The temporal sequence of exposure and disease may be difficult to determine in a case-control study, so it may not be possible to know whether the exposure occurred before the disease. For example, A case-control study of asthma in high school students suggests an association between asthma and cat ownership. However, it may be difficult to know whether high school students had cats first or whether they had asthma attacks first. People usually choose newly diagnosed cases to overcome this drawback.

Although case-control studies have advantages in studying rare diseases, they are not suitable for studying rare exposures (Table 5.7). For example, we would like to study the risk of asthma associated with working in a nuclear submarine shipyard and would probably not prefer a case-control study because only a small percentage of people with asthma would be exposed to this environmental factor.

Case-control studies are grouped by study disease, so they can only be used to study one disease. However, it is possible to study the association between a disease and multiple factors. If want to study more than one disease, you can consider a cohort study design.

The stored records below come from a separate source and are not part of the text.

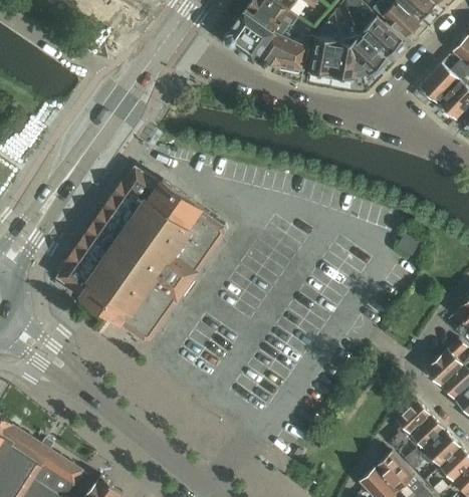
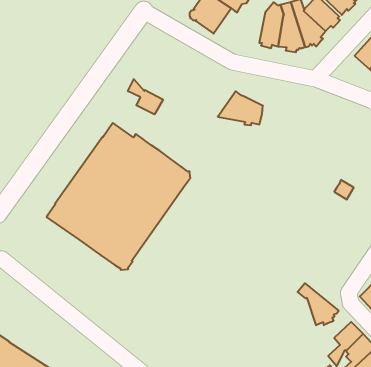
building: [254,31,307,71] -> [218,91,263,125]
building: none -> [128,79,163,114]
building: none -> [298,283,339,325]

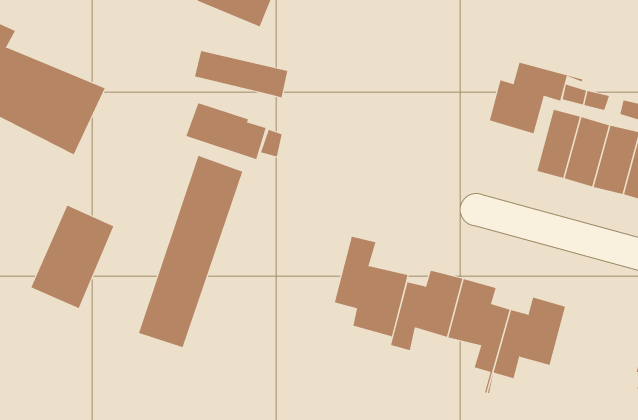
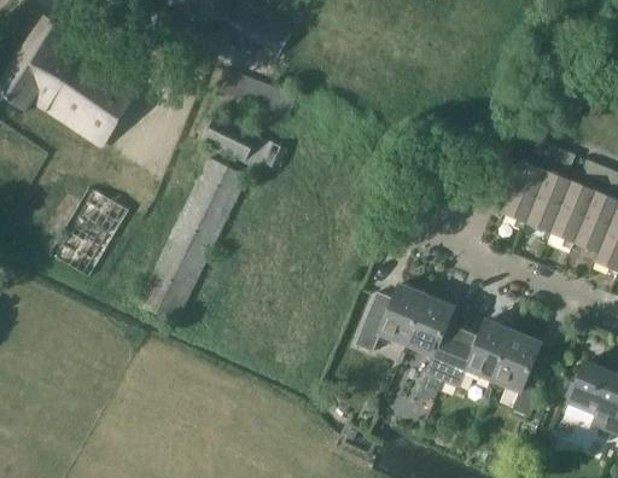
building: [489,62,583,134] -> none
building: [334,236,408,337] -> none
building: none -> [491,332,552,418]

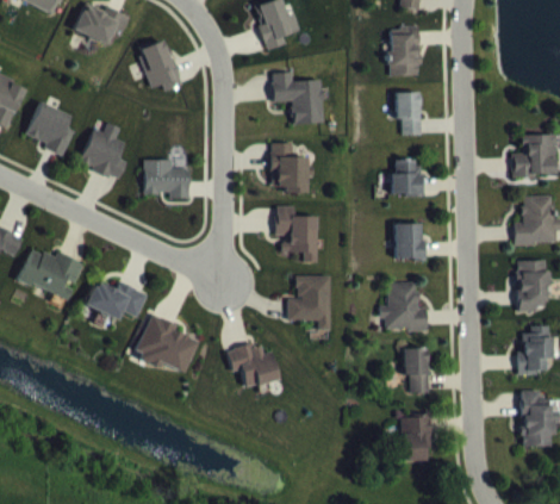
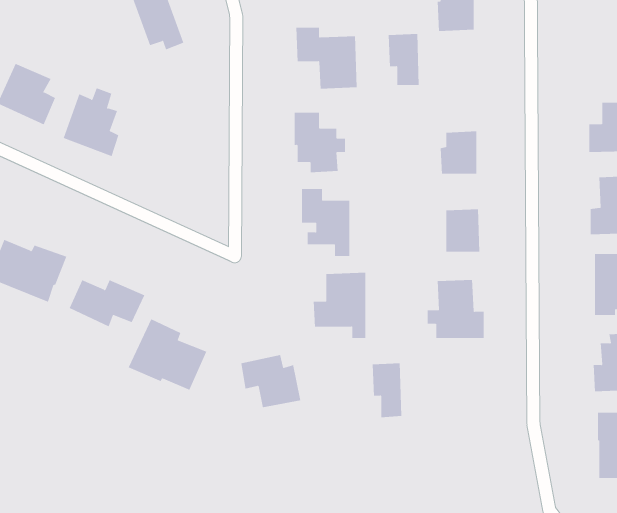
building: [396,92,422,135] -> [388,34,419,85]
building: [144,160,189,199] -> none
building: [404,348,429,393] -> [372,363,402,418]
building: [402,415,431,461] -> none

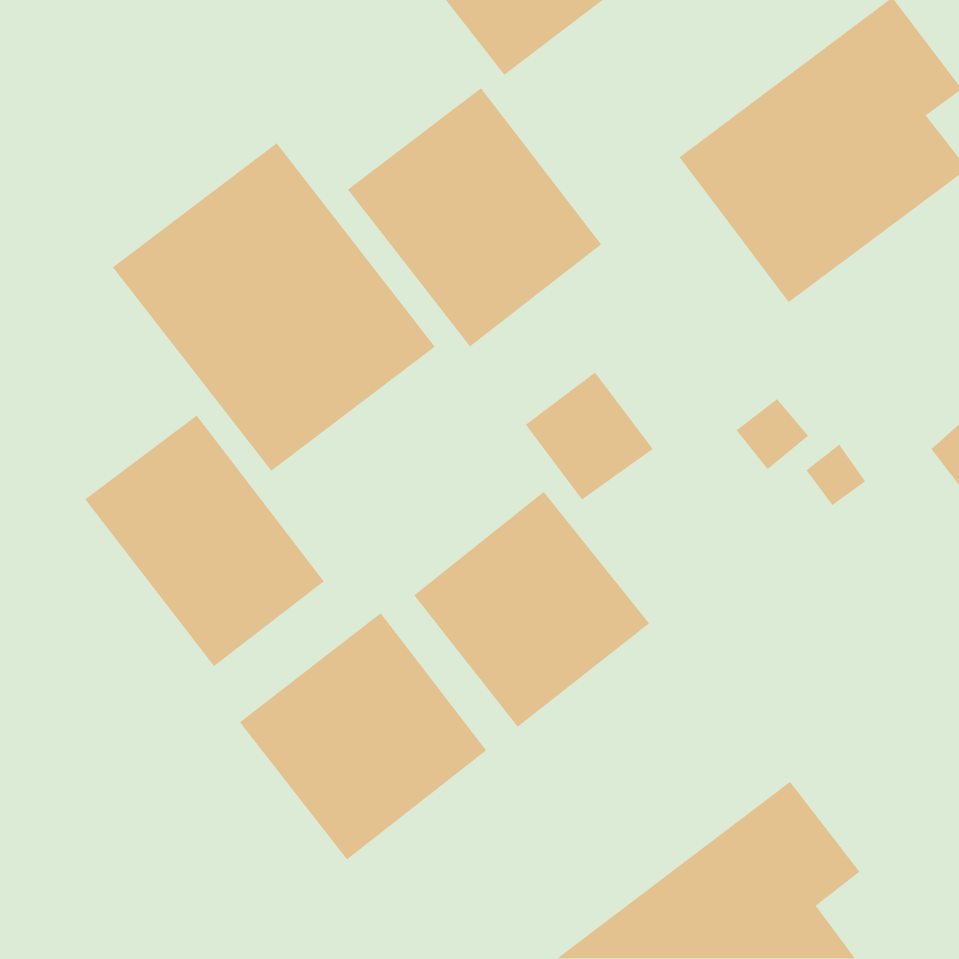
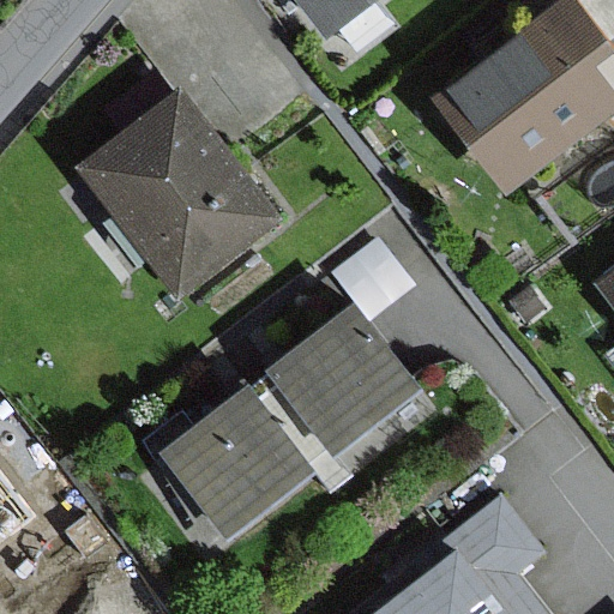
building: [347,87,602,348] -> none
building: [84,414,325,667] -> none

In conclusion, case-control studies are a more efficient research method, but the results are susceptible to the influence of known and unknown confounding variables. Case-control studies are suitable for investigating the association between diseases and factors, and the etiology of diseases. When there is limited evidence on a topic, there are cost-effective ways to raise and investigate hypotheses before conducting larger and more expensive studies. Sometime,they are often the only choice of research method, especially when cohort studies or randomized controlled trials are impractical. Case-control studies investigated information about each subject’s exposure up to a certain time period. Case-control studies require first defining the case, then identifying the source population that generated the case, and finally identifying the case group and control group. The studies have some strong characteristics such as being cheap, efficient.